Uma chance que apenas um ser humano pode oferecer para o outro. Que a doção de sangue salva vidas todos sabem, mas que os estoques nem sempre dão conta da demanda e que muitas vezes é necessário um grande esforço para manter o estoque, poucos entendem.  A vereadora Olinda Fiorentin usou a tribuna na última segunda-feira (22) para pedir providências já que a Unidade de Coleta de Toledo recebe doadores de várias cidades. Um requerimento assinado por todos os vereadores também encaminhado para o Ciscopar.

A vereadora lembrou que o atendimento da unidade está reduzido pela falta de equipe médica. “O problema já existia, mas depois da pandemia complicou-se ainda mais. Temos médicos no grupo de risco e isso faz com que o déficit seja ainda maior e que o impacto no estoque seja sentido com mais intensidade”, afirma a vereadora Olinda Fiorentin.

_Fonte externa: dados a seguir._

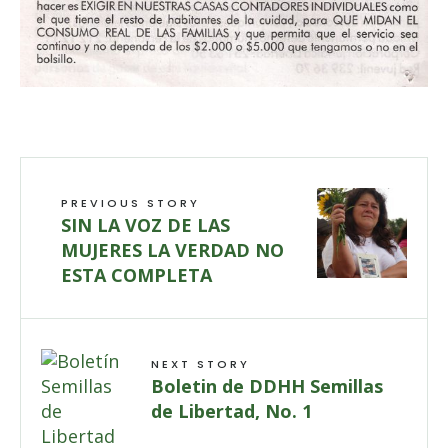
PREVIOUS STORY
SIN LA VOZ DE LAS
MUJERES LA VERDAD NO
ESTA COMPLETA
NEXT STORY
Boletin de DDHH Semillas
de Libertad, No. 1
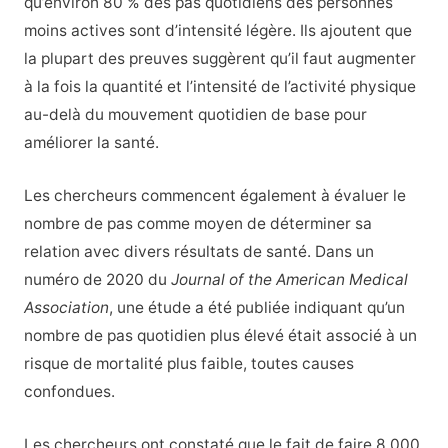
qu’environ 80 % des pas quotidiens des personnes
moins actives sont d’intensité légère. Ils ajoutent que
la plupart des preuves suggèrent qu’il faut augmenter
à la fois la quantité et l’intensité de l’activité physique
au-delà du mouvement quotidien de base pour
améliorer la santé.
Les chercheurs commencent également à évaluer le
nombre de pas comme moyen de déterminer sa
relation avec divers résultats de santé. Dans un
numéro de 2020 du
Journal of the American Medical
Association
, une étude a été publiée indiquant qu’un
nombre de pas quotidien plus élevé était associé à un
risque de mortalité plus faible, toutes causes
confondues.
Les chercheurs ont constaté que le fait de faire 8 000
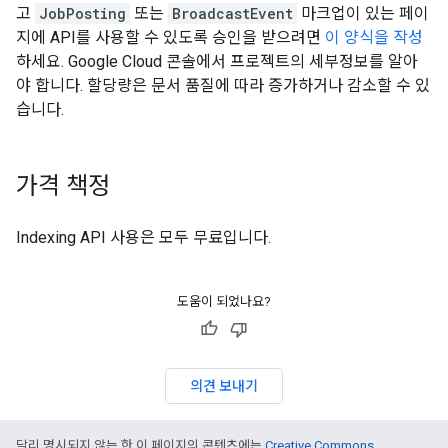
고
JobPosting
또는
BroadcastEvent
마크업이 있는 페이
지에 API를 사용할 수 있도록 승인을 받으려면
이 양식을 작성
하세요. Google Cloud 콘솔에서 프로젝트의 세부정보를 알아
야 합니다. 할당량은 문서 품질에 따라 증가하거나 감소할 수 있
습니다.
가격 책정
Indexing API 사용은 모두 무료입니다.
도움이 되었나요?
의견 보내기
달리 명시되지 않는 한 이 페이지의 콘텐츠에는
Creative Commons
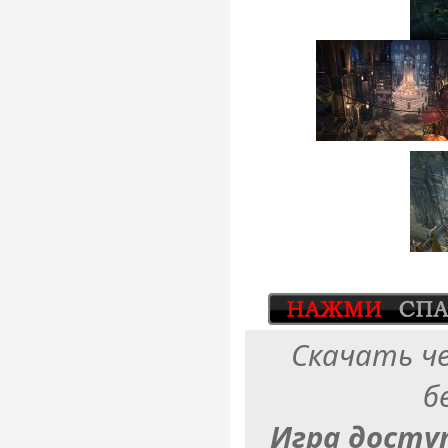
Скачать ч
б
Игра досту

Olinda Fiorentin foi procurada por membros da comunidade e de outras cidades que atuam como multiplicadores na doação de sangue. “Muitas cidades colocam transporte para que seus moradores façam a doação em Toledo, reconhecendo a importância da atitude e também o trabalho dos que mobilizam os amigos e conhecidos para este ato nobre”, acrescenta Olinda. 

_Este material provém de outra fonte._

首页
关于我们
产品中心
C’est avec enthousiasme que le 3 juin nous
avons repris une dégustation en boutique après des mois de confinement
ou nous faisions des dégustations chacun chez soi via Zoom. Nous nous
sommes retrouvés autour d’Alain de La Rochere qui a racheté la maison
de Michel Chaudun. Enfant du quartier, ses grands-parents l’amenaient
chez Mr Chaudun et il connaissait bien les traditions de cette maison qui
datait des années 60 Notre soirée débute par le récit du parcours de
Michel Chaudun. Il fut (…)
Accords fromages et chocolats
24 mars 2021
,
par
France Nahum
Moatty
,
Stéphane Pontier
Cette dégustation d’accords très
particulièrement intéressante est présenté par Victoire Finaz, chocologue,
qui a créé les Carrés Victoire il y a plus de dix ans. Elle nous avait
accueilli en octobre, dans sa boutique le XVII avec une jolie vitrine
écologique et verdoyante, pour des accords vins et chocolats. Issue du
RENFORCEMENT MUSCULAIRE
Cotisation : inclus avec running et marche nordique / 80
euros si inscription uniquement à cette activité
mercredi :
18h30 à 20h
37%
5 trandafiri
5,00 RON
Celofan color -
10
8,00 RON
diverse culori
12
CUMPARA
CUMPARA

O requerimento que foi proposto por Olinda Fiorentin e assinado pelos demais vereadores, pede por uma solução comum entre às cidades que compõem o Consórcio Intermunicipal de Saúde. “A grande intenção do consórcio é resolver os problemas de forma conjunta e com menor impacto financeiro para os municípios, porém temos que nos atentar também em resolver essas fragilidades. Sangue é essencial e decisivo em diversos tratamentos de saúde. Em um tempo de tanta dor e desalento, não podemos pecar em situações simples que podem ser resolvidas com um pouco mais de esforço de cada um dos participantes”, declara.

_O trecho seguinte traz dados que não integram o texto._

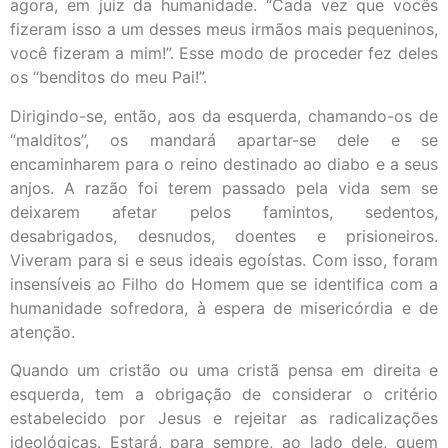
agora, em juiz da humanidade. “Cada vez que vocês
fizeram isso a um desses meus irmãos mais pequeninos,
você fizeram a mim!”. Esse modo de proceder fez deles
os “benditos do meu Pai!”.
Dirigindo-se, então, aos da esquerda, chamando-os de
“malditos”, os mandará apartar-se dele e se
encaminharem para o reino destinado ao diabo e a seus
anjos. A razão foi terem passado pela vida sem se
deixarem afetar pelos famintos, sedentos,
desabrigados, desnudos, doentes e prisioneiros.
Viveram para si e seus ideais egoístas. Com isso, foram
insensíveis ao Filho do Homem que se identifica com a
humanidade sofredora, à espera de misericórdia e de
atenção.
Quando um cristão ou uma cristã pensa em direita e
esquerda, tem a obrigação de considerar o critério
estabelecido por Jesus e rejeitar as radicalizações
ideológicas. Estará, para sempre, ao lado dele, quem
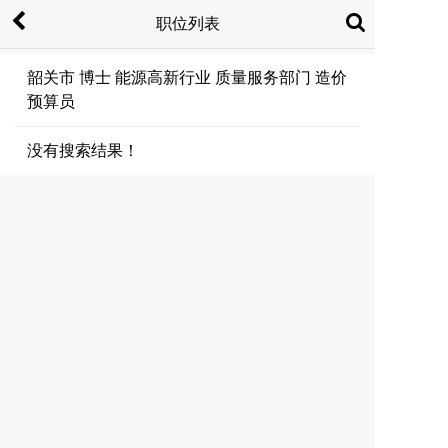
职位列表
韶关市 博士 能源高新行业 质量服务部门 造价
预算员
没有搜索结果！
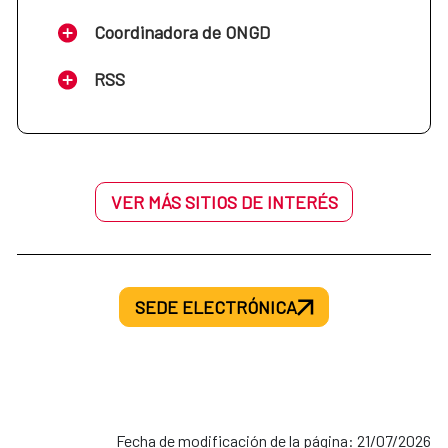
Coordinadora de ONGD
RSS
VER MÁS SITIOS DE INTERÉS
SEDE ELECTRÓNICA
Fecha de modificación de la página: 21/07/2026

Olinda espera que a solução definitiva chegue o mais rápido possível. “Temos um lindo e expressivo histórico de arrecadação em Toledo. Isso é fruto de uma equipe empenhada e uma população disposta em fazer sempre o melhor pelo próximo. Não podemos deixar que um trabalho que envolve tanta sensibilização e convencimento seja desarticulado pela falta de profissionais”, declarou Olinda.